Willie Sutton, the infamous bank robber, said he robbed banks because that was where banks kept the money. He was correct.
Today, 401(k) educators, financial planners and benefits administrators freely complain that participants are not saving enough because they are not disciplined enough. They are wrong.
The answer to why workers don’t save enough is because they are spending their paychecks to live. Wages and benefits combined have not increased since 2007, around the time of the start of the most recent recession, and this is true for all civilians. Based on a new report, between 2007 and 2014 the median worker’s wages and compensation declined, respectively, by 4% and 2%.
As this chart from the Economic Policy Institute shows, the growth of both hourly compensation (all wages and benefits, but excluding payroll taxes) and wages (straight-time wages, plus shift pay and other wage premiums) from 2007 to 2014 for all civilian workers.

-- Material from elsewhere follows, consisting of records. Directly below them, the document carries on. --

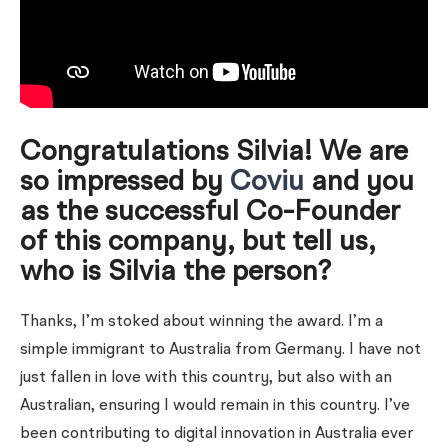
Congratulations Silvia! We are
so impressed by
Coviu
and you
as the successful Co-Founder
of this company, but tell us,
who is Silvia the person?
Thanks, I’m stoked about winning the award. I’m a
simple immigrant to Australia from Germany. I have not
just fallen in love with this country, but also with an
Australian, ensuring I would remain in this country. I’ve
been contributing to digital innovation in Australia ever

The authors’ analysis “confirms that there has been very broad-based stagnant pay whether one examines just wages or a more comprehensive compensation measure that also incorporates changes in health, pension, and other benefits. The bottom 80% of workers had stagnant or declining hourly compensation, while the bottom 88% of workers had stagnant or declining wages.”
Lack of Money is the Major Cause of Stress
Given the widespread lack of upward mobility in America, it should come as no surprise that money is cited as being the major cause of stress for the majority of Americans. A study by the American Psychological Association of 3,000 adults found that three-quarters were stressed about money some of the time; 26% were constantly worrying about their lack of money. For the majority of Americans (64%), money is a somewhat or very significant source of stress, but especially for parents and younger adults (77% of parents, 75% of millennials [18 to 35 years old] and 76% of Gen Xers [36 to 49 years old]).
Higher stress about money meant more people were foregoing health exams and medical treatments. . The study found that 20% of Americans have either considered skipping (9%) or skipped (12%) doctor visits, due to financial concerns. Financial stress also impacts relationships: About 33% of adults with partners (31%) said money is a major source of inter-personal conflict.
So if you are working with 401(k) participants and other workers planning for retirement, get a reality check on their situation about why they are not saving enough and why they are stressed.
Even worse, if the upcoming election allows Republicans to privatize Social Security and Medicare, increase taxes on the middle class or push to cut workplace benefits, retirement planning will replace economics as the 21st Century’s dismal science. It will also make the next recession much worse than the one in 2008.